[[ Entries shown, beginning ]]
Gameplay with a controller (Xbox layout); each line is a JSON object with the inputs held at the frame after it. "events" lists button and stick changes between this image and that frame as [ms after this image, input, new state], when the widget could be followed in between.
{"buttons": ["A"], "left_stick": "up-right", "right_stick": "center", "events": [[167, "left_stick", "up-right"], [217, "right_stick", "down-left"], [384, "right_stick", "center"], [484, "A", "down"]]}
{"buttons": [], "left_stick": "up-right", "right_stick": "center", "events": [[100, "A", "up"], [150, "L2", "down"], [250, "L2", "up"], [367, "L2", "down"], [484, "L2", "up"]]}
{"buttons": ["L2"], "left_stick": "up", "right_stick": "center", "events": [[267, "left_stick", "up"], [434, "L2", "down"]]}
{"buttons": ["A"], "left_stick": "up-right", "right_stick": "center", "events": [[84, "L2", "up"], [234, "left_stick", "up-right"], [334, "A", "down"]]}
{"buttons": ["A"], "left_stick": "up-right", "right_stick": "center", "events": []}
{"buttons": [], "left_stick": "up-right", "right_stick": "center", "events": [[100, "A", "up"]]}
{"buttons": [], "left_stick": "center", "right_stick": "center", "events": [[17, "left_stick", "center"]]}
[[ Entries shown, end ]]
Task to carry out ▸ Each record above needs to be written out exactly, with nothing left out.

Answer section ▸
Gameplay with a controller (Xbox layout); each line is a JSON object with the inputs held at the frame after it. "events" lists button and stick changes between this image and that frame as [ms after this image, input, new state], when the widget could be followed in between.
{"buttons": ["A"], "left_stick": "up-right", "right_stick": "center", "events": [[167, "left_stick", "up-right"], [217, "right_stick", "down-left"], [384, "right_stick", "center"], [484, "A", "down"]]}
{"buttons": [], "left_stick": "up-right", "right_stick": "center", "events": [[100, "A", "up"], [150, "L2", "down"], [250, "L2", "up"], [367, "L2", "down"], [484, "L2", "up"]]}
{"buttons": ["L2"], "left_stick": "up", "right_stick": "center", "events": [[267, "left_stick", "up"], [434, "L2", "down"]]}
{"buttons": ["A"], "left_stick": "up-right", "right_stick": "center", "events": [[84, "L2", "up"], [234, "left_stick", "up-right"], [334, "A", "down"]]}
{"buttons": ["A"], "left_stick": "up-right", "right_stick": "center", "events": []}
{"buttons": [], "left_stick": "up-right", "right_stick": "center", "events": [[100, "A", "up"]]}
{"buttons": [], "left_stick": "center", "right_stick": "center", "events": [[17, "left_stick", "center"]]}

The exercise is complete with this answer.